• _Saved data entries_:
****************************************

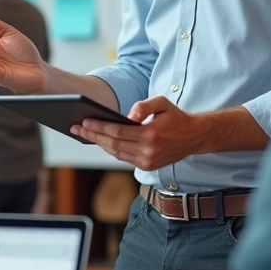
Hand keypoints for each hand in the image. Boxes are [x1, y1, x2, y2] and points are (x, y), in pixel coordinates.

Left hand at [71, 96, 199, 169]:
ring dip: (99, 144)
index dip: (99, 127)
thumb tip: (128, 115)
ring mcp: (148, 161)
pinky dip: (111, 150)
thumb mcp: (162, 103)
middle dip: (93, 135)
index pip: (117, 131)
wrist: (193, 136)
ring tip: (85, 134)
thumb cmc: (175, 117)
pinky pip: (124, 158)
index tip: (84, 121)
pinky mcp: (148, 166)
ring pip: (116, 153)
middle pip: (113, 144)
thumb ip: (144, 105)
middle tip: (76, 128)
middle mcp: (148, 151)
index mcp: (151, 135)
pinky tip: (102, 141)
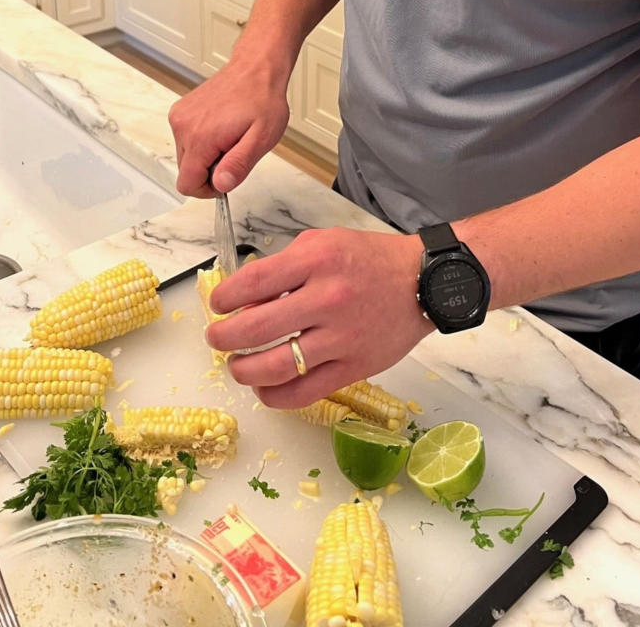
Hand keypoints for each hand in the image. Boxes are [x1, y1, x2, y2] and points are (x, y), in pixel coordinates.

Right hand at [168, 55, 289, 196]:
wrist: (255, 69)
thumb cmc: (262, 99)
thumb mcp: (261, 138)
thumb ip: (239, 164)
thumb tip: (221, 185)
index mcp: (200, 137)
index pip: (187, 184)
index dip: (207, 190)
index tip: (225, 177)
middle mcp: (184, 126)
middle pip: (186, 172)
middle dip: (210, 169)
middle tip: (234, 150)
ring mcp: (180, 117)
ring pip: (186, 156)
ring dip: (207, 155)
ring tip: (229, 135)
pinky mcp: (181, 111)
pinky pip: (186, 139)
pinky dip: (202, 140)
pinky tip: (221, 127)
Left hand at [206, 227, 433, 407]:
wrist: (423, 281)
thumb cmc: (369, 259)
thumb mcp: (323, 242)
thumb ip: (285, 266)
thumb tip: (247, 297)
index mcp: (316, 260)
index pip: (253, 282)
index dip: (225, 298)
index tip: (217, 305)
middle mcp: (327, 298)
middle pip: (255, 328)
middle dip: (223, 337)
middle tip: (216, 338)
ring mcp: (341, 337)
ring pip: (275, 366)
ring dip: (243, 370)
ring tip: (236, 365)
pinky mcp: (355, 367)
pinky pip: (305, 392)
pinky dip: (275, 396)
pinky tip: (264, 388)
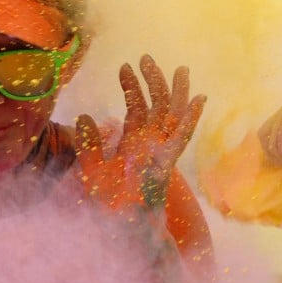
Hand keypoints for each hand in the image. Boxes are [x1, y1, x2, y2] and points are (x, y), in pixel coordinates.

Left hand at [76, 55, 205, 210]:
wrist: (121, 225)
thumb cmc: (109, 201)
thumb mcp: (92, 167)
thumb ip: (89, 142)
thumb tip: (83, 115)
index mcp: (133, 142)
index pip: (136, 106)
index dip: (132, 86)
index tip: (125, 66)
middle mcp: (149, 143)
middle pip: (157, 104)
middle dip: (153, 80)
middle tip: (146, 56)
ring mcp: (160, 151)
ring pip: (173, 115)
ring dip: (176, 92)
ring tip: (179, 69)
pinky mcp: (167, 163)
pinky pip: (182, 138)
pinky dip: (190, 119)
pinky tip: (198, 101)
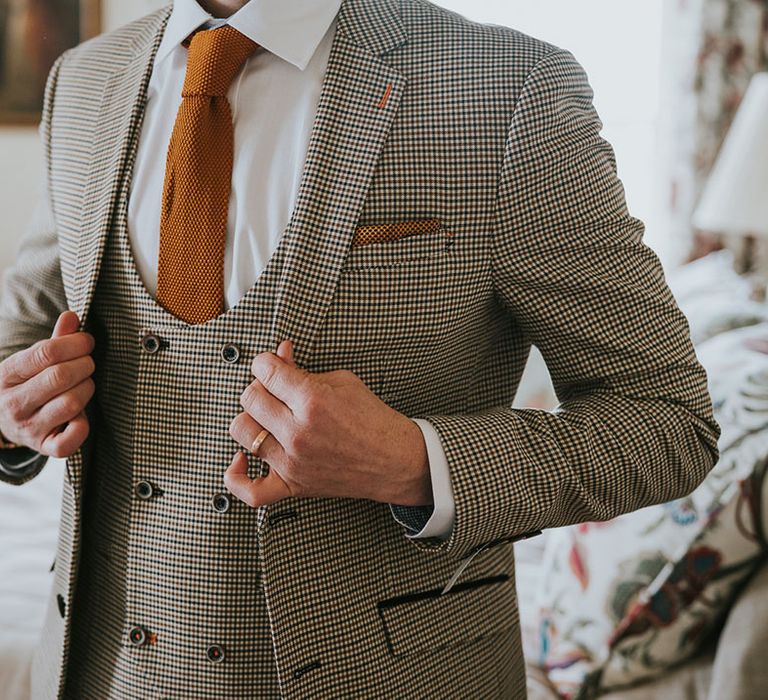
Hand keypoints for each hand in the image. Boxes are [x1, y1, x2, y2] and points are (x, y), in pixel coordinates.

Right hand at [0, 311, 94, 457]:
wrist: (5, 421)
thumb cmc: (27, 384)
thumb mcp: (31, 361)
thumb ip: (55, 340)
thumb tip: (72, 316)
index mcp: (7, 374)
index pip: (46, 353)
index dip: (75, 343)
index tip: (87, 342)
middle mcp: (14, 403)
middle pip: (60, 376)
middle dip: (84, 365)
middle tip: (87, 363)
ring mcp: (28, 428)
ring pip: (71, 403)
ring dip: (87, 389)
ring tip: (83, 385)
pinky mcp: (44, 447)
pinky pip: (71, 439)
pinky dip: (83, 426)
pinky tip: (79, 414)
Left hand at [225, 340, 431, 507]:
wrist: (394, 459)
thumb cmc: (373, 420)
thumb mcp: (342, 382)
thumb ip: (304, 369)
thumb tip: (280, 356)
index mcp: (313, 401)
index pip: (265, 372)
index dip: (265, 362)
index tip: (271, 364)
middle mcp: (298, 432)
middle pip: (250, 398)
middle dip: (260, 386)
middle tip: (275, 388)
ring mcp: (292, 462)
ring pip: (243, 432)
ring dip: (251, 418)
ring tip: (266, 415)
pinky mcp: (292, 485)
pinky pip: (250, 490)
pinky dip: (236, 475)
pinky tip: (242, 458)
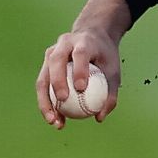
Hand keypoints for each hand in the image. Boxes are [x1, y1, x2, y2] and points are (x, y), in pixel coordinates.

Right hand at [36, 0, 129, 128]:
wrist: (92, 37)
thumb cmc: (105, 57)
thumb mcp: (113, 72)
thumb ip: (110, 94)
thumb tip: (99, 117)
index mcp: (84, 42)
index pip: (80, 54)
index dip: (79, 70)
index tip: (81, 88)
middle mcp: (64, 44)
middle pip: (56, 61)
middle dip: (57, 81)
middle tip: (63, 101)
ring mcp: (52, 52)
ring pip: (44, 75)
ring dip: (45, 99)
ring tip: (53, 120)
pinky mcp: (46, 62)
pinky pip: (43, 83)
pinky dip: (46, 101)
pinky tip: (53, 118)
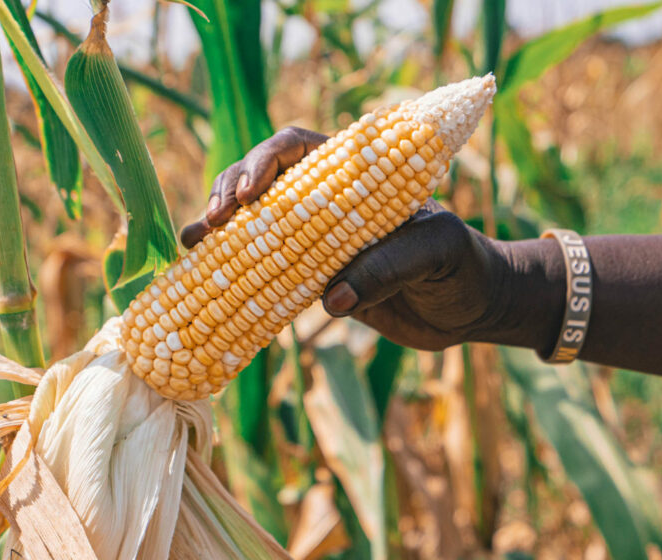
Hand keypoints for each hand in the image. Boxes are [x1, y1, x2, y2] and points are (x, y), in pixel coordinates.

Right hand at [179, 128, 536, 352]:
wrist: (470, 310)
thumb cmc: (464, 266)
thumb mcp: (437, 253)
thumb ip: (389, 264)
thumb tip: (331, 297)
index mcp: (356, 175)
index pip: (299, 147)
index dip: (266, 162)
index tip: (249, 193)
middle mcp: (327, 201)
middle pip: (263, 180)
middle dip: (230, 195)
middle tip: (213, 223)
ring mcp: (314, 240)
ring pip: (254, 222)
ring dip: (219, 229)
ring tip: (191, 243)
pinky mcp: (308, 279)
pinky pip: (263, 269)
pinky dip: (233, 270)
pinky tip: (200, 274)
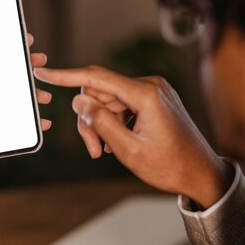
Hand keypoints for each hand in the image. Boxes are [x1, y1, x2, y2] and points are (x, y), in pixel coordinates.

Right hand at [34, 65, 232, 207]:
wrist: (200, 173)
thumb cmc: (169, 166)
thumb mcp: (128, 150)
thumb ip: (101, 123)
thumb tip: (79, 100)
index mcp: (146, 94)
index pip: (96, 78)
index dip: (66, 76)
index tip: (43, 72)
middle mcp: (151, 85)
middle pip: (100, 93)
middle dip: (89, 119)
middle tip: (92, 150)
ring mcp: (154, 91)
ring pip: (109, 101)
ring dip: (101, 125)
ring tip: (103, 152)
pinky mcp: (155, 99)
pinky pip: (123, 105)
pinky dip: (114, 122)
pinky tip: (116, 142)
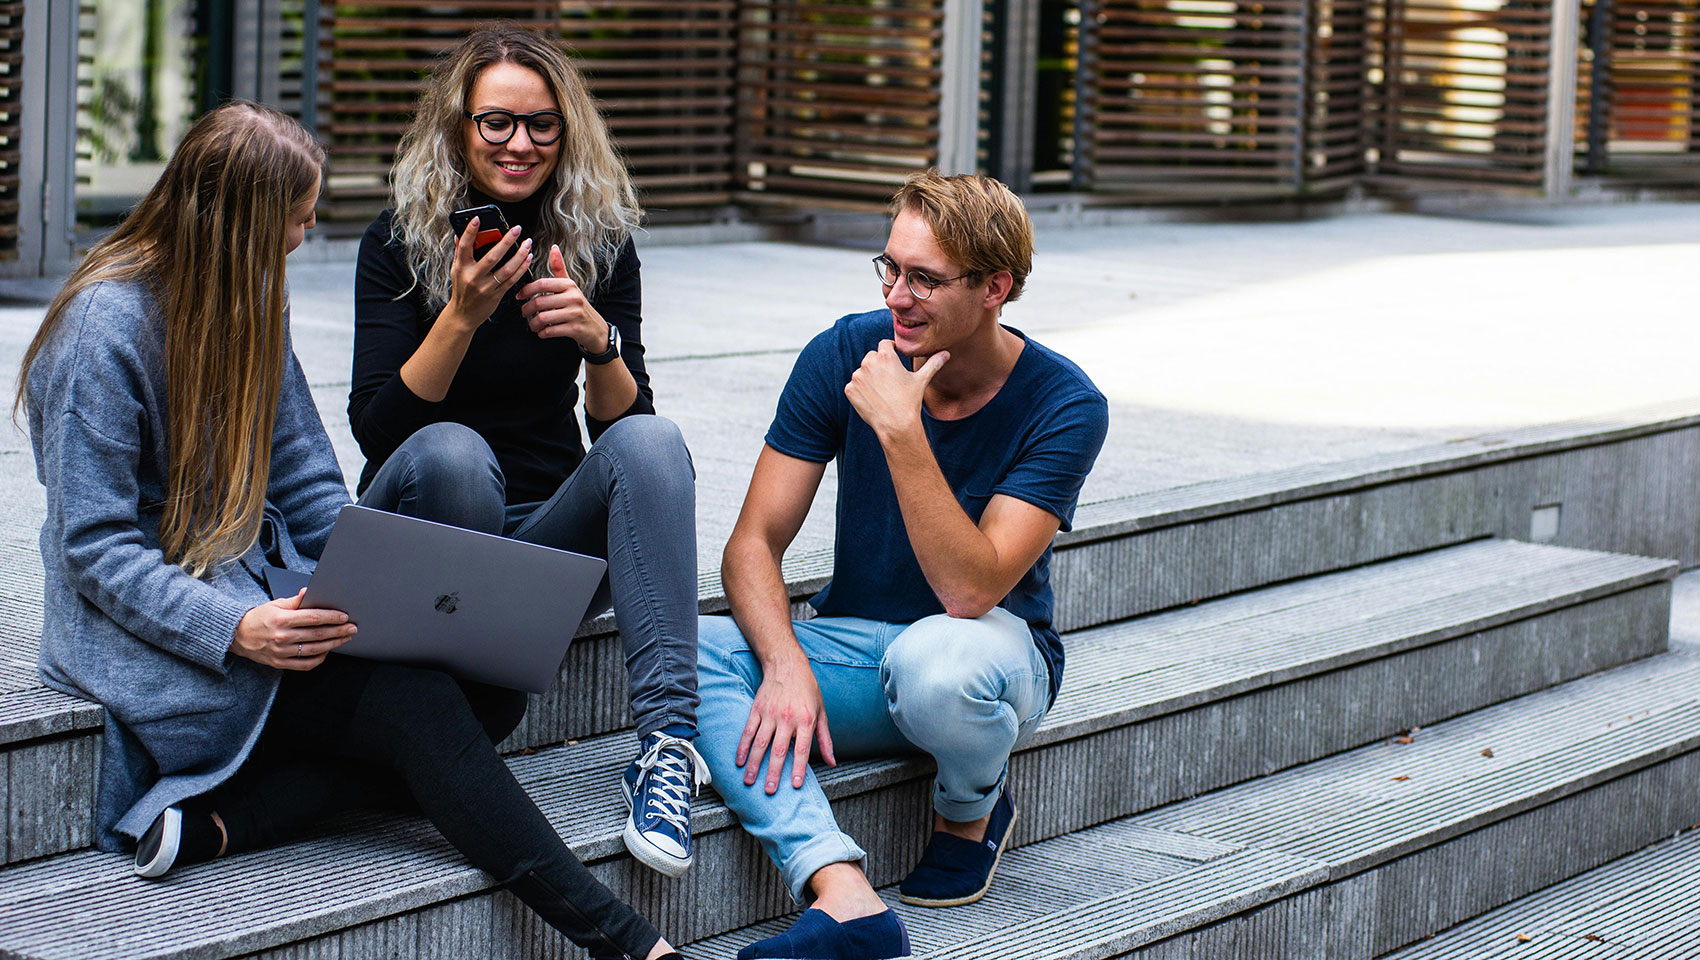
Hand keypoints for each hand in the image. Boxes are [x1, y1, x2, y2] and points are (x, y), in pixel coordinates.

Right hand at [231, 590, 356, 670]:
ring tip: (345, 638)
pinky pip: (305, 664)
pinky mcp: (280, 663)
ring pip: (315, 650)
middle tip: (352, 628)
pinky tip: (327, 651)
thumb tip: (309, 591)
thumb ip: (295, 601)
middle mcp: (282, 637)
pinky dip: (319, 659)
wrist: (237, 636)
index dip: (331, 617)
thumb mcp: (275, 604)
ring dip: (334, 644)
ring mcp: (281, 652)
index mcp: (281, 620)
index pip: (313, 618)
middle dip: (338, 631)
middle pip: (318, 634)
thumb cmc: (258, 618)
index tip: (344, 616)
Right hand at [445, 218, 531, 330]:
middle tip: (517, 229)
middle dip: (506, 241)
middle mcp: (473, 277)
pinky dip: (521, 268)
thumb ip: (459, 252)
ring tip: (527, 243)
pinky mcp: (496, 295)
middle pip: (492, 257)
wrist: (464, 315)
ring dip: (520, 255)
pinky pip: (512, 280)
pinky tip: (528, 258)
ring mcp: (486, 287)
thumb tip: (459, 234)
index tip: (478, 218)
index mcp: (461, 267)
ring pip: (506, 269)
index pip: (465, 246)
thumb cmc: (461, 289)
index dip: (470, 232)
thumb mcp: (456, 270)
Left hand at [516, 244, 610, 351]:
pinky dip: (542, 333)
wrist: (596, 329)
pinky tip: (542, 332)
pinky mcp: (575, 329)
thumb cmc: (578, 306)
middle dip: (527, 309)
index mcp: (569, 285)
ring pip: (543, 318)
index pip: (542, 284)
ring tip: (532, 325)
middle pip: (540, 302)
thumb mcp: (570, 286)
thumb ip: (559, 268)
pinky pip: (550, 331)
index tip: (519, 296)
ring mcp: (575, 314)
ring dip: (533, 324)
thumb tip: (554, 247)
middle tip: (524, 313)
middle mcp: (573, 297)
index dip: (526, 290)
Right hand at [736, 655, 836, 792]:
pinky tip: (739, 761)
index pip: (802, 749)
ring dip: (754, 764)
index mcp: (806, 720)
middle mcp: (787, 718)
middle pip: (779, 750)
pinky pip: (748, 731)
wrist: (787, 665)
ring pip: (760, 743)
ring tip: (749, 781)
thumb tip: (832, 762)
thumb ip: (825, 739)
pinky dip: (743, 747)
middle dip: (774, 772)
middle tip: (770, 791)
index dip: (799, 768)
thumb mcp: (821, 712)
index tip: (795, 785)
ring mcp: (770, 714)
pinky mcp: (757, 710)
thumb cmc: (807, 690)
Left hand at [844, 340, 948, 440]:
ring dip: (869, 378)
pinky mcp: (850, 389)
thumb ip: (933, 364)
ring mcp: (857, 376)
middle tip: (890, 381)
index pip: (884, 344)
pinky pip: (854, 386)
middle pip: (872, 357)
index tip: (894, 360)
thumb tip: (946, 354)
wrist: (896, 425)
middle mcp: (869, 363)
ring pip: (862, 372)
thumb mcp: (921, 380)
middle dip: (879, 366)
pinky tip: (873, 399)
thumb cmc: (910, 401)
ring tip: (882, 392)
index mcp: (886, 356)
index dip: (890, 351)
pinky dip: (861, 391)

****************************************

• _Exercise details_:
The line with "index dip: (470, 232)" marks where to start. Transcribe from there through the final line of the records, exactly and with nothing added.

• _Written solution_:
index dip: (470, 232)
thumb mcp: (456, 270)
Left hand at [516, 244, 610, 351]:
pinky dip: (542, 333)
wrist: (596, 329)
pinky tip: (542, 332)
pinky mcp: (575, 329)
thumb cmc: (578, 306)
middle dip: (527, 309)
index mcp: (569, 285)
ring pip: (543, 318)
index pip: (542, 284)
ring tip: (532, 325)
middle pip: (540, 302)
thumb mcp: (570, 286)
thumb ip: (559, 268)
pinky pip: (550, 331)
index tip: (519, 296)
ring mcp: (575, 314)
ring dip: (533, 324)
thumb tip: (554, 247)
middle tip: (524, 313)
middle mcp: (573, 297)
index dip: (526, 290)
Right hand at [736, 655, 836, 792]:
pinky tip: (739, 761)
index pip: (802, 749)
ring dip: (754, 764)
index mcp: (806, 720)
middle mcp: (787, 718)
middle pip: (779, 750)
pinky pip: (748, 731)
wrist: (787, 665)
ring pip: (760, 743)
ring tip: (749, 781)
thumb tip: (832, 762)
thumb ip: (825, 739)
pinky dip: (743, 747)
middle dip: (774, 772)
middle tip: (770, 791)
index dip: (799, 768)
thumb mcp: (821, 712)
index tip: (795, 785)
ring mcp: (770, 714)
pinky mcp: (757, 710)
thumb cmc: (807, 690)
Left hand at [844, 340, 948, 440]:
ring dip: (869, 378)
pinky mcp: (850, 389)
thumb ip: (933, 364)
ring mcp: (857, 376)
middle tip: (890, 381)
index pip: (884, 344)
pinky pip: (854, 386)
middle pip: (872, 357)
index tip: (894, 360)
thumb tip: (946, 354)
wrist: (896, 425)
middle mcp: (869, 363)
ring pip: (862, 372)
thumb mcp: (921, 380)
middle dip: (879, 366)
pinky tip: (873, 399)
thumb cmc: (910, 401)
ring tip: (882, 392)
index mcp: (886, 356)
index dip: (890, 351)
pinky dip: (861, 391)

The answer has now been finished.